══ STORED DATA

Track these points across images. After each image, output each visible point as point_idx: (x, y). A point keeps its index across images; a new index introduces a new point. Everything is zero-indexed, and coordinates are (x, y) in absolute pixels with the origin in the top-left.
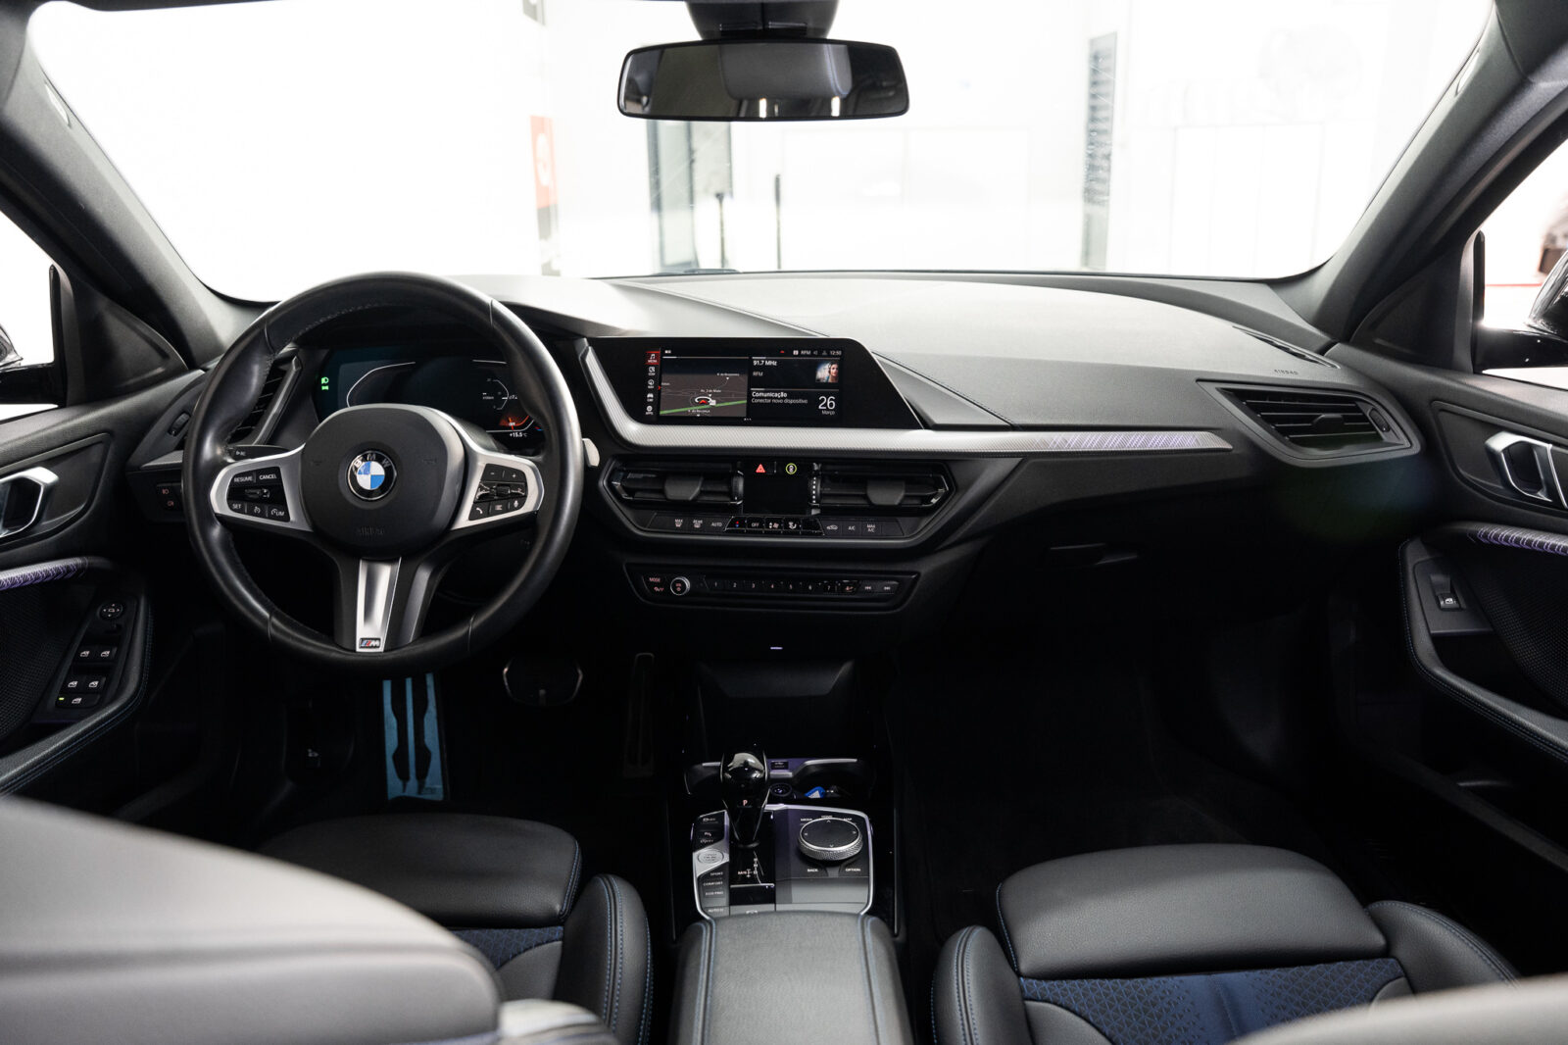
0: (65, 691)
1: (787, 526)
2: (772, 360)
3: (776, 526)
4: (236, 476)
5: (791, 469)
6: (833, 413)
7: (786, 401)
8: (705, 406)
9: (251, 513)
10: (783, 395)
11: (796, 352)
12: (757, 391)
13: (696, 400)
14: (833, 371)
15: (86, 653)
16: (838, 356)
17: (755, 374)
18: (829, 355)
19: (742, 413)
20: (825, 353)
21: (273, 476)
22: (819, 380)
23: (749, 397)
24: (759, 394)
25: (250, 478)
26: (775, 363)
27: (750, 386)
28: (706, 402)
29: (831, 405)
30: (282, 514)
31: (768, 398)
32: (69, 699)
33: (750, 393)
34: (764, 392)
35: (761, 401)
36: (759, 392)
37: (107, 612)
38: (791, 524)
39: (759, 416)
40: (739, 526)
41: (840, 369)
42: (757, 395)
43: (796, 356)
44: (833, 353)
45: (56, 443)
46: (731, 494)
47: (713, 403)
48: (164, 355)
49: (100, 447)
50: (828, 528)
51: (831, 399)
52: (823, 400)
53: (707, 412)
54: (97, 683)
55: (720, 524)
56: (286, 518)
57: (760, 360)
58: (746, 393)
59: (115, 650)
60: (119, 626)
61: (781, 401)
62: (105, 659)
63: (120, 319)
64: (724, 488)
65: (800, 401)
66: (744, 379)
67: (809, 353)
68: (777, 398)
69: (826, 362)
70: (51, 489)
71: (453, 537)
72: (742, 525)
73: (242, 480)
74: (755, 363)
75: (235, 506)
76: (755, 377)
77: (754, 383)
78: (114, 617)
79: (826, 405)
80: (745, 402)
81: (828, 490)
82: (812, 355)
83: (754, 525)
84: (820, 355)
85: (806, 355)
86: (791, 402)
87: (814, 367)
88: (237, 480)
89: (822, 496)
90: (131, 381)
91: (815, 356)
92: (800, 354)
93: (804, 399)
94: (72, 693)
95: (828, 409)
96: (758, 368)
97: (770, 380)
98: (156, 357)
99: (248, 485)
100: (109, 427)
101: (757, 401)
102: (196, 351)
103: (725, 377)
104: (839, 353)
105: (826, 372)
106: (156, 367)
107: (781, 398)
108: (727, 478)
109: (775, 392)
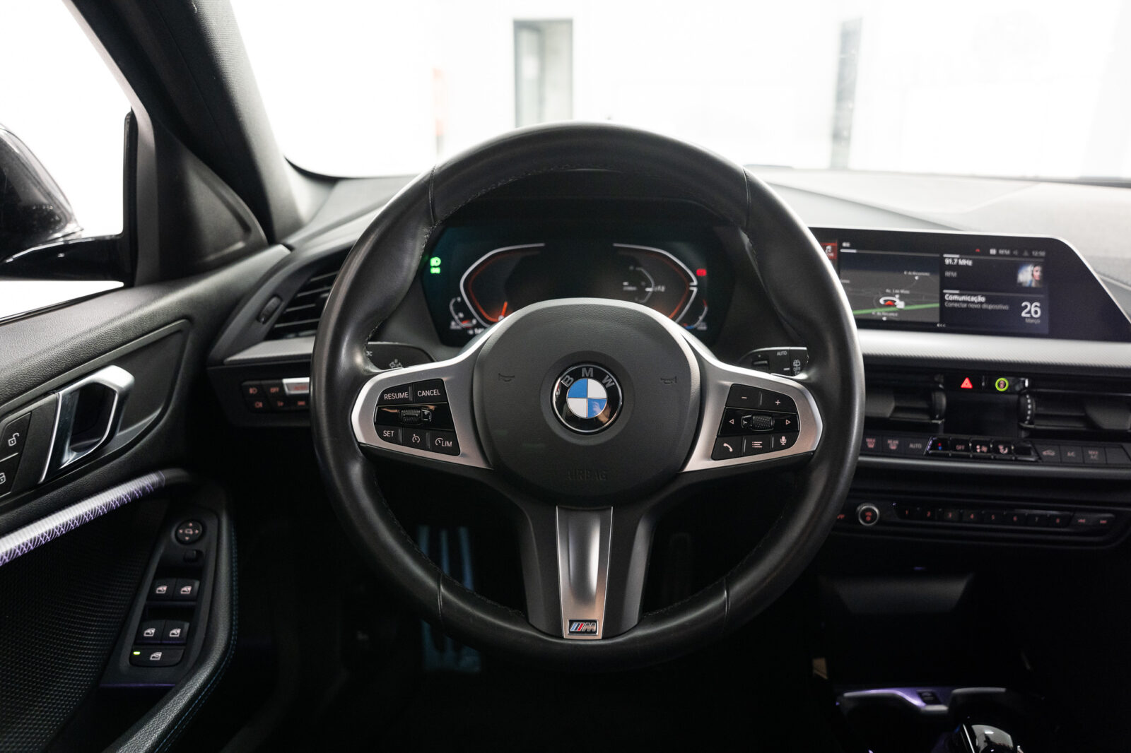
0: (140, 642)
1: (997, 451)
2: (967, 259)
3: (985, 449)
4: (386, 392)
5: (1002, 384)
6: (1039, 321)
7: (985, 306)
8: (892, 309)
9: (407, 443)
10: (981, 299)
11: (993, 252)
12: (950, 294)
13: (882, 301)
14: (1037, 274)
15: (163, 589)
16: (1041, 257)
17: (948, 274)
18: (1031, 256)
19: (935, 318)
20: (1026, 254)
21: (436, 392)
22: (1021, 284)
23: (942, 300)
24: (952, 296)
25: (404, 395)
26: (970, 263)
27: (943, 287)
28: (892, 304)
29: (1036, 312)
30: (449, 444)
31: (964, 302)
32: (146, 654)
33: (942, 295)
34: (960, 295)
35: (956, 305)
36: (953, 294)
37: (185, 535)
38: (1001, 447)
39: (954, 322)
40: (943, 449)
41: (1044, 272)
42: (952, 298)
43: (993, 255)
44: (1035, 253)
45: (131, 335)
46: (931, 412)
47: (900, 305)
48: (246, 228)
49: (179, 337)
50: (1045, 453)
51: (1036, 306)
52: (1026, 306)
53: (894, 315)
54: (179, 631)
55: (919, 446)
56: (455, 451)
57: (953, 259)
58: (938, 296)
59: (197, 584)
60: (199, 552)
61: (976, 306)
62: (185, 598)
63: (205, 181)
64: (922, 404)
65: (1001, 307)
66: (936, 279)
67: (1008, 252)
68: (973, 302)
69: (1026, 263)
70: (125, 395)
71: (683, 483)
72: (945, 448)
73: (395, 396)
74: (947, 262)
75: (387, 434)
76: (947, 278)
77: (946, 284)
78: (195, 540)
79: (1029, 312)
80: (937, 305)
81: (1042, 410)
82: (1012, 255)
83: (959, 447)
84: (1020, 255)
85: (1004, 255)
86: (990, 307)
87: (1015, 268)
88: (387, 397)
89: (1036, 416)
90: (212, 257)
91: (1014, 256)
92: (998, 254)
93: (1004, 304)
94: (148, 645)
95: (1032, 317)
96: (951, 268)
97: (965, 282)
98: (237, 230)
99: (401, 404)
100: (188, 312)
101: (951, 305)
102: (278, 223)
103: (914, 276)
104: (1042, 254)
105: (1028, 275)
106: (235, 242)
107: (978, 303)
108: (926, 393)
109: (971, 295)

════

◆ TO DO ◆
Can you format every line of the records above as a JSON list of strings, one string per line, with blank lines skipped? Leave the pictures out of the list.

◆ THE ANSWER ◆
[
  "Track these points across images. After each image, output each visible point as point_idx: (x, y). A point keeps its index across images; a new index introduces a new point. Everything is zero-indexed, and coordinates are (x, y) in absolute pixels with the origin in the top-left.",
  "0: (65, 691)",
  "1: (787, 526)",
  "2: (772, 360)",
  "3: (776, 526)",
  "4: (236, 476)",
  "5: (791, 469)",
  "6: (833, 413)",
  "7: (786, 401)",
  "8: (705, 406)",
  "9: (251, 513)",
  "10: (783, 395)",
  "11: (796, 352)",
  "12: (757, 391)",
  "13: (696, 400)",
  "14: (833, 371)",
  "15: (86, 653)",
  "16: (838, 356)",
  "17: (755, 374)",
  "18: (829, 355)",
  "19: (742, 413)",
  "20: (825, 353)",
  "21: (273, 476)",
  "22: (819, 380)",
  "23: (749, 397)",
  "24: (759, 394)",
  "25: (250, 478)",
  "26: (775, 363)",
  "27: (750, 386)",
  "28: (706, 402)",
  "29: (831, 405)",
  "30: (282, 514)",
  "31: (768, 398)",
  "32: (69, 699)",
  "33: (750, 393)",
  "34: (764, 392)",
  "35: (761, 401)",
  "36: (759, 392)",
  "37: (107, 612)",
  "38: (791, 524)",
  "39: (759, 416)",
  "40: (739, 526)",
  "41: (840, 369)",
  "42: (757, 395)",
  "43: (796, 356)",
  "44: (833, 353)",
  "45: (56, 443)",
  "46: (731, 494)",
  "47: (713, 403)",
  "48: (164, 355)",
  "49: (100, 447)",
  "50: (828, 528)",
  "51: (831, 399)",
  "52: (823, 400)",
  "53: (707, 412)",
  "54: (97, 683)",
  "55: (720, 524)",
  "56: (286, 518)",
  "57: (760, 360)",
  "58: (746, 393)",
  "59: (115, 650)",
  "60: (119, 626)",
  "61: (781, 401)",
  "62: (105, 659)",
  "63: (120, 319)",
  "64: (724, 488)",
  "65: (800, 401)",
  "66: (744, 379)",
  "67: (809, 353)",
  "68: (777, 398)",
  "69: (826, 362)",
  "70: (51, 489)",
  "71: (453, 537)",
  "72: (742, 525)",
  "73: (242, 480)",
  "74: (755, 363)",
  "75: (235, 506)",
  "76: (755, 377)",
  "77: (754, 383)",
  "78: (114, 617)",
  "79: (826, 405)",
  "80: (745, 402)",
  "81: (828, 490)",
  "82: (812, 355)",
  "83: (754, 525)",
  "84: (820, 355)",
  "85: (806, 355)",
  "86: (791, 402)",
  "87: (814, 367)",
  "88: (237, 480)",
  "89: (822, 496)",
  "90: (131, 381)",
  "91: (815, 356)",
  "92: (800, 354)",
  "93: (804, 399)",
  "94: (72, 693)",
  "95: (828, 409)",
  "96: (758, 368)",
  "97: (770, 380)",
  "98: (156, 357)",
  "99: (248, 485)",
  "100: (109, 427)",
  "101: (757, 401)",
  "102: (196, 351)",
  "103: (725, 377)",
  "104: (839, 353)",
  "105: (826, 372)",
  "106: (156, 367)",
  "107: (781, 398)",
  "108: (727, 478)",
  "109: (775, 392)",
  "0: (140, 642)",
  "1: (997, 451)",
  "2: (967, 259)",
  "3: (985, 449)",
  "4: (386, 392)",
  "5: (1002, 384)",
  "6: (1039, 321)",
  "7: (985, 306)",
  "8: (892, 309)",
  "9: (407, 443)",
  "10: (981, 299)",
  "11: (993, 252)",
  "12: (950, 294)",
  "13: (882, 301)",
  "14: (1037, 274)",
  "15: (163, 589)",
  "16: (1041, 257)",
  "17: (948, 274)",
  "18: (1031, 256)",
  "19: (935, 318)",
  "20: (1026, 254)",
  "21: (436, 392)",
  "22: (1021, 284)",
  "23: (942, 300)",
  "24: (952, 296)",
  "25: (404, 395)",
  "26: (970, 263)",
  "27: (943, 287)",
  "28: (892, 304)",
  "29: (1036, 312)",
  "30: (449, 444)",
  "31: (964, 302)",
  "32: (146, 654)",
  "33: (942, 295)",
  "34: (960, 295)",
  "35: (956, 305)",
  "36: (953, 294)",
  "37: (185, 535)",
  "38: (1001, 447)",
  "39: (954, 322)",
  "40: (943, 449)",
  "41: (1044, 272)",
  "42: (952, 298)",
  "43: (993, 255)",
  "44: (1035, 253)",
  "45: (131, 335)",
  "46: (931, 412)",
  "47: (900, 305)",
  "48: (246, 228)",
  "49: (179, 337)",
  "50: (1045, 453)",
  "51: (1036, 306)",
  "52: (1026, 306)",
  "53: (894, 315)",
  "54: (179, 631)",
  "55: (919, 446)",
  "56: (455, 451)",
  "57: (953, 259)",
  "58: (938, 296)",
  "59: (197, 584)",
  "60: (199, 552)",
  "61: (976, 306)",
  "62: (185, 598)",
  "63: (205, 181)",
  "64: (922, 404)",
  "65: (1001, 307)",
  "66: (936, 279)",
  "67: (1008, 252)",
  "68: (973, 302)",
  "69: (1026, 263)",
  "70: (125, 395)",
  "71: (683, 483)",
  "72: (945, 448)",
  "73: (395, 396)",
  "74: (947, 262)",
  "75: (387, 434)",
  "76: (947, 278)",
  "77: (946, 284)",
  "78: (195, 540)",
  "79: (1029, 312)",
  "80: (937, 305)",
  "81: (1042, 410)",
  "82: (1012, 255)",
  "83: (959, 447)",
  "84: (1020, 255)",
  "85: (1004, 255)",
  "86: (990, 307)",
  "87: (1015, 268)",
  "88: (387, 397)",
  "89: (1036, 416)",
  "90: (212, 257)",
  "91: (1014, 256)",
  "92: (998, 254)",
  "93: (1004, 304)",
  "94: (148, 645)",
  "95: (1032, 317)",
  "96: (951, 268)",
  "97: (965, 282)",
  "98: (237, 230)",
  "99: (401, 404)",
  "100: (188, 312)",
  "101: (951, 305)",
  "102: (278, 223)",
  "103: (914, 276)",
  "104: (1042, 254)",
  "105: (1028, 275)",
  "106: (235, 242)",
  "107: (978, 303)",
  "108: (926, 393)",
  "109: (971, 295)"
]